On Dec. 6, the congregation will worship outdoors in the side yard and will be led in music by the Ohio Blue Grass band, The Forest City String Band. On the following Sundays in Advent and on Christmas Eve, portions of Handel’s Messiah will be sung by the Riviera choir and soloists and the text for the sermon will be the prophetic texts from which Handel wrote the music.


The Baha’i Center at 9300 S. Dixie Hwy, Suite 209, will host a public fireside discussion on the topic, “Who has spiritual authority today?” Gerald Schwartz, a local university instructor, will be the guest speaker.

Said Schwartz: “Looking at the host of calamitous, despicable events in the world, it is evident that mankind needs an educator, a material as well as spiritual educator, to whom all can respect and whose guidance is effective. The light of religion is dimmed and moral authority disintegrating. We see nations and groups battling over ideologies. When we consider the holy books of the world’s religions, we may ask, by what authority may these books be understood?”

These and other themes will be explored at the fireside discussion. The event is open to the public. Light refreshments will be served. Call 305-915-7247 for more information.

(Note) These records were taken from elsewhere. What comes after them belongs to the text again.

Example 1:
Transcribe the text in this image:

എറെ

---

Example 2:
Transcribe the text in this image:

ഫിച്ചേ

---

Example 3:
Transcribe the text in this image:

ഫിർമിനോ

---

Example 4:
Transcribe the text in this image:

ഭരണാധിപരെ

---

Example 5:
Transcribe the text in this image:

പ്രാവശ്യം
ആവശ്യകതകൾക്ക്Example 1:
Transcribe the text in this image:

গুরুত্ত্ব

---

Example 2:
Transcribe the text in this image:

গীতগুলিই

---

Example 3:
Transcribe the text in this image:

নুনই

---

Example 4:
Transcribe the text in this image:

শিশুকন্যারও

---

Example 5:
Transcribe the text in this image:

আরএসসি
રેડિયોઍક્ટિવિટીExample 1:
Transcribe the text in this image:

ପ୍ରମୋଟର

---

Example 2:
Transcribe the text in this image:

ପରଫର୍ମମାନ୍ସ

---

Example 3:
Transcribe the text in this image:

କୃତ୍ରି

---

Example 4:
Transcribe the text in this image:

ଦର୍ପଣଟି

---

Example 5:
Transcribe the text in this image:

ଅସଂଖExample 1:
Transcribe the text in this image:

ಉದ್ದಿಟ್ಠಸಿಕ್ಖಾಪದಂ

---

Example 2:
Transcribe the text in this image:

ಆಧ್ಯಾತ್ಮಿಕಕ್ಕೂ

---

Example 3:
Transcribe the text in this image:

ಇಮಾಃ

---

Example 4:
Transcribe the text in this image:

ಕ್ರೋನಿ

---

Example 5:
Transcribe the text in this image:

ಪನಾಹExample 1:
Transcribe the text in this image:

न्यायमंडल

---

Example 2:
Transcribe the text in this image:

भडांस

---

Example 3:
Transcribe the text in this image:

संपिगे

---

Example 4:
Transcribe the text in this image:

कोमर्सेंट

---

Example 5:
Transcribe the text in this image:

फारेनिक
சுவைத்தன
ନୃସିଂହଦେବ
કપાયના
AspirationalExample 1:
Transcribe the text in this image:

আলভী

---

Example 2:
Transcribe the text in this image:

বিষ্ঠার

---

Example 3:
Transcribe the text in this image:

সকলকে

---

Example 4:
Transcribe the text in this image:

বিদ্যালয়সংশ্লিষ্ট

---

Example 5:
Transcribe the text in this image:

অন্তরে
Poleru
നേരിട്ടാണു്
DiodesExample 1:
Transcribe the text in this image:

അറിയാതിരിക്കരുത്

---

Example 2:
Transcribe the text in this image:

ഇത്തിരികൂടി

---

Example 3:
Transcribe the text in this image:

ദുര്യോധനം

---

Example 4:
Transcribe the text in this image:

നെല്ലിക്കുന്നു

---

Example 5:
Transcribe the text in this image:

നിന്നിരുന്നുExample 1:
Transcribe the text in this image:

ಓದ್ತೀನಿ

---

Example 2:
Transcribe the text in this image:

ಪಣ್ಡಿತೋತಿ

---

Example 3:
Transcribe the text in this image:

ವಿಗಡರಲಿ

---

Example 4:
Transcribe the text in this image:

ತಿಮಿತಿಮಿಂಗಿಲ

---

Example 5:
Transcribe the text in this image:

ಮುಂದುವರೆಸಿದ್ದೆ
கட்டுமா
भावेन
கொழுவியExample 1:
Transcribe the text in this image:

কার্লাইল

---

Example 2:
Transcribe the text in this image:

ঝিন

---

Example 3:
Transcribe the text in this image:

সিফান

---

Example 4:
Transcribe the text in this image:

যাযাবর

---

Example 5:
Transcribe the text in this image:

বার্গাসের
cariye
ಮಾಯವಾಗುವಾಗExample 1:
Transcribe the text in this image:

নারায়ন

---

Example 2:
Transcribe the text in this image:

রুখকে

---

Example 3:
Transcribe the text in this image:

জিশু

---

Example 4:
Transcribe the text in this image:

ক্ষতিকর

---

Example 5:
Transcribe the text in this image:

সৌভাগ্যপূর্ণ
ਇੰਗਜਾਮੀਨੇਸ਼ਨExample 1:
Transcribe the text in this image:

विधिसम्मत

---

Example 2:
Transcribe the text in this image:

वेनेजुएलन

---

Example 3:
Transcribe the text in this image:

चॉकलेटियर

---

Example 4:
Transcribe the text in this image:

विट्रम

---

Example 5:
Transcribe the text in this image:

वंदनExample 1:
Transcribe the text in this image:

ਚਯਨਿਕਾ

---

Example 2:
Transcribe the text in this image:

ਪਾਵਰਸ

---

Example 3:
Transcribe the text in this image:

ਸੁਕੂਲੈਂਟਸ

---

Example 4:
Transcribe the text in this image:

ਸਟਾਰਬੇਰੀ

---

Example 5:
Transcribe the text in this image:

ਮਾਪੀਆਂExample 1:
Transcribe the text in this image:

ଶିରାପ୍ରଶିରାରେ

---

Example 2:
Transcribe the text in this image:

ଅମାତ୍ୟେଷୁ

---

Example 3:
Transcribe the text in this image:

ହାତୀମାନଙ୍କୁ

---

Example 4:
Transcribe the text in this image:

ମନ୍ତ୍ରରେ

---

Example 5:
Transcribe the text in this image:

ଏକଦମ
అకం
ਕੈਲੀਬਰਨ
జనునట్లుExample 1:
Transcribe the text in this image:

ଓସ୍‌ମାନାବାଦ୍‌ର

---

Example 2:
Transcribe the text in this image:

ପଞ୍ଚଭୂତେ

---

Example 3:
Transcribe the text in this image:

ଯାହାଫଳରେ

It’s free and no funds will be solicited.


You are invited to Temple Beth Sholom of Miami Beach to join in celebrating Israeli culture at 6 p.m. Friday, Nov. 20, when the Shabbat service will be led by the Nava Tehilah Ensemble.

The ensemble is an off-shoot of the Nava Tehilah Congregation in Jerusalem, a liberal, egalitarian religious community that has gained a reputation for its uplifting music.

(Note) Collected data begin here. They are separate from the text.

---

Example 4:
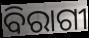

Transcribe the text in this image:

ବିରାଗୀ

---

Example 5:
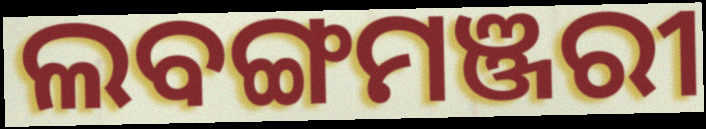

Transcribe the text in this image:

ଲବଙ୍ଗମଞ୍ଜରୀ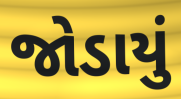
જોડાયું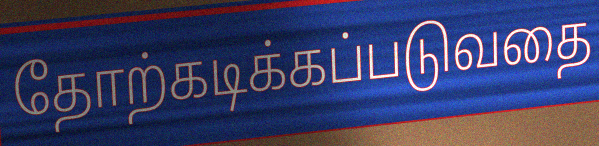
தோற்கடிக்கப்படுவதைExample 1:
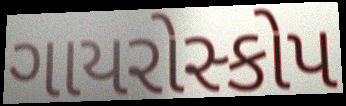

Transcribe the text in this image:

ગાયરોસ્કોપ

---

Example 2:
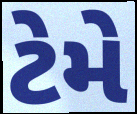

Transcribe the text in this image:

ટેમે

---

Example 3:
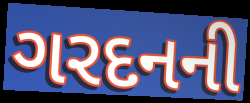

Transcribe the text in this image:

ગરદનની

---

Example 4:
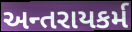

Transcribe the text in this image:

અન્તરાયકર્મ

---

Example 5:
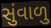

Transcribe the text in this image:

સુંવાળુ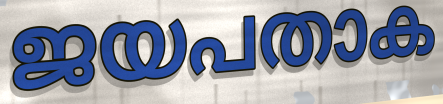
ജയപതാക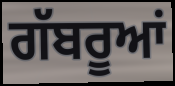
ਗੱਬਰੂਆਂ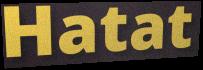
Hatat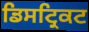
ਡਿਸਟ੍ਰਿਕਟ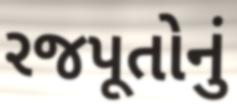
રજપૂતોનું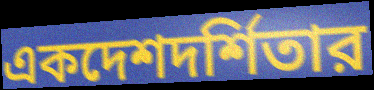
একদেশদর্শিতারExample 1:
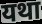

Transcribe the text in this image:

यथा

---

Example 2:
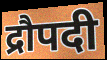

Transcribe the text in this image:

द्रौपदी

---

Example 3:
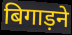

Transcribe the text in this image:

बिगाड़ने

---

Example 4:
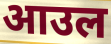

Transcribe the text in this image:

आउल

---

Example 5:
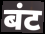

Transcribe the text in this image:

बंट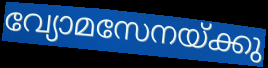
വ്യോമസേനയ്ക്കു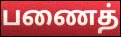
பணைத்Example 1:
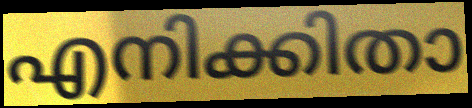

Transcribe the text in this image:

എനിക്കിതാ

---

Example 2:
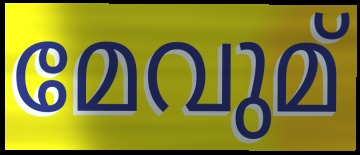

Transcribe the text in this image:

മേവുമ്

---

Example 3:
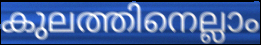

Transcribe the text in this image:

കുലത്തിനെല്ലാം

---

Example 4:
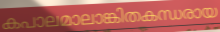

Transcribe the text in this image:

കപാലമാലാങ്കിതകന്ധരായ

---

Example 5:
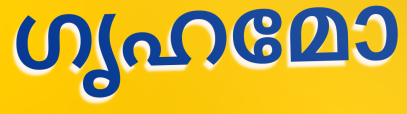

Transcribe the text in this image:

ഗൃഹമോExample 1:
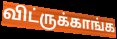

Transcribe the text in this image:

விட்ருக்காங்க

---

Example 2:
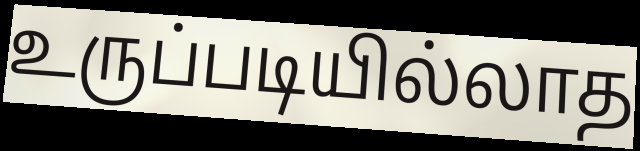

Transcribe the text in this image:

உருப்படியில்லாத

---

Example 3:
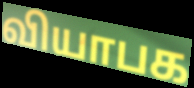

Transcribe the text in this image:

வியாபக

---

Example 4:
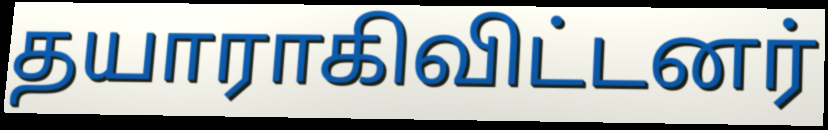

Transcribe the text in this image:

தயாராகிவிட்டனர்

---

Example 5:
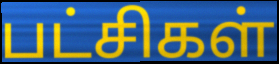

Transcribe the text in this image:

பட்சிகள்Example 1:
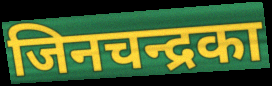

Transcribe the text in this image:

जिनचन्द्रका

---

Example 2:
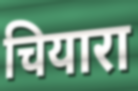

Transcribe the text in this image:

चियारा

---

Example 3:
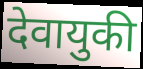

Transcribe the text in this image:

देवायुकी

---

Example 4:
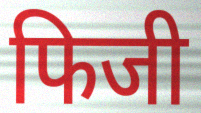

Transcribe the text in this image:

फिजी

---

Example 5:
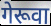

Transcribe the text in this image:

गेरूवा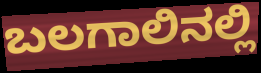
ಬಲಗಾಲಿನಲ್ಲಿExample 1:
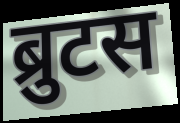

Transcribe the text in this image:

ब्रुटस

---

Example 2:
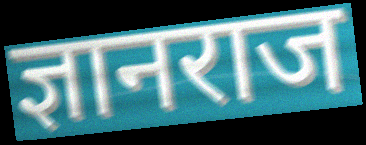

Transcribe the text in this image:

ज्ञानराज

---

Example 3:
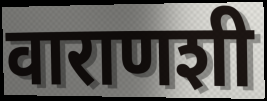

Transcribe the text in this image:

वाराणशी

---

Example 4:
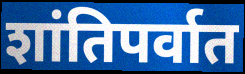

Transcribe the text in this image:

शांतिपर्वात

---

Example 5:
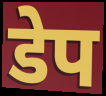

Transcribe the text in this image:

डेप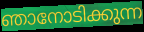
ഞാനോടിക്കുന്നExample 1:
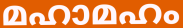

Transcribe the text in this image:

മഹാമഹം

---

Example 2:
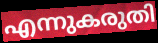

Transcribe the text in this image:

എന്നുകരുതി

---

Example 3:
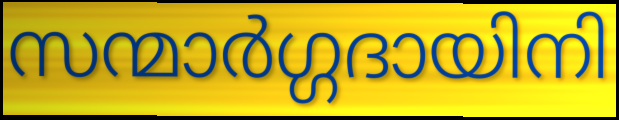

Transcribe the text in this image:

സന്മാർഗ്ഗദായിനി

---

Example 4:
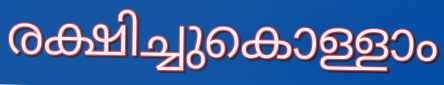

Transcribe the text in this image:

രക്ഷിച്ചുകൊള്ളാം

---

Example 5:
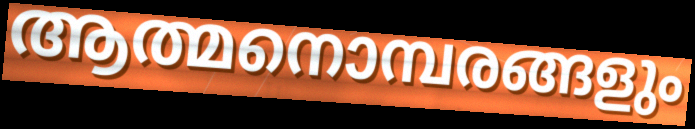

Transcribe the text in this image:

ആത്മനൊമ്പരങ്ങളും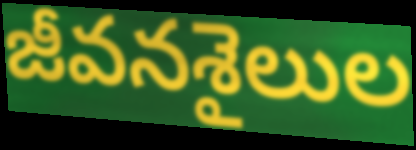
జీవనశైలులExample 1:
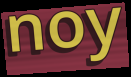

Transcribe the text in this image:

noy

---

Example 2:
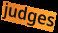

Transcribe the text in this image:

judges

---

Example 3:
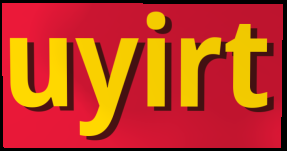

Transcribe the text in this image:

uyirt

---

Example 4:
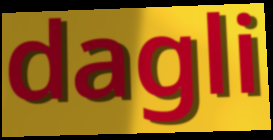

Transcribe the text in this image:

dagli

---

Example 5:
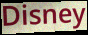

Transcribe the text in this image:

Disney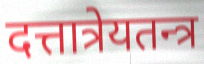
दत्तात्रेयतन्त्र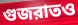
গুজরাতও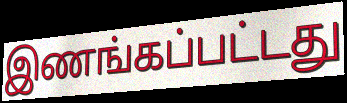
இணங்கப்பட்டதுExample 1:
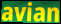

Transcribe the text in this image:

avian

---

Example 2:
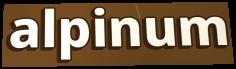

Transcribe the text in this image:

Rooted in Middle Eastern, Hasidic, contemporary Israeli, and other ‘world’ music, Nava Tehila’s original compositions, which are alternatively celebratory, meditative, joyful and reflective, are designed to be participatory, helping the spirit to soar, said Cantor Lisa Segal.

The service is open to the public. If you go, advance reservations and payment is required for dinner and you may goon line at


Registration is now being taken for India: My Second Home, a two-week tour led by Dr. Nathan Katz, an internationally recognized authority and author on the Jewish experience in India. The tour, to take place beginning Feb. 16, 2016, will offer opportunities tomeet and interact with members of India’s diverse Jewish communities.

The itinerary will include New Delhi; Agra, home of the Taj Mahal; Mumbai; Jaipur, and Kochi, where travelers will visit the city’s 16th century synagogue.

The tour is fully escorted and costs $6,995 per person, double occupancy. the fee includes deluxe hotels, all meals, tours and cultural events and domestic travel throughout India. To register email or call 212-267-5414.


Bishop Walter H. Richardson, pastor and overseer of The Church of God Tabernacle in Liberty City, and evangelist A. Frances Nixon, president of the Missionary Board, invite the community to the annual Missionary Day/Thanksgiving service at 10 a.m. Sunday, Nov. 22. The church is at 1351 NW 67th St. in Liberty City.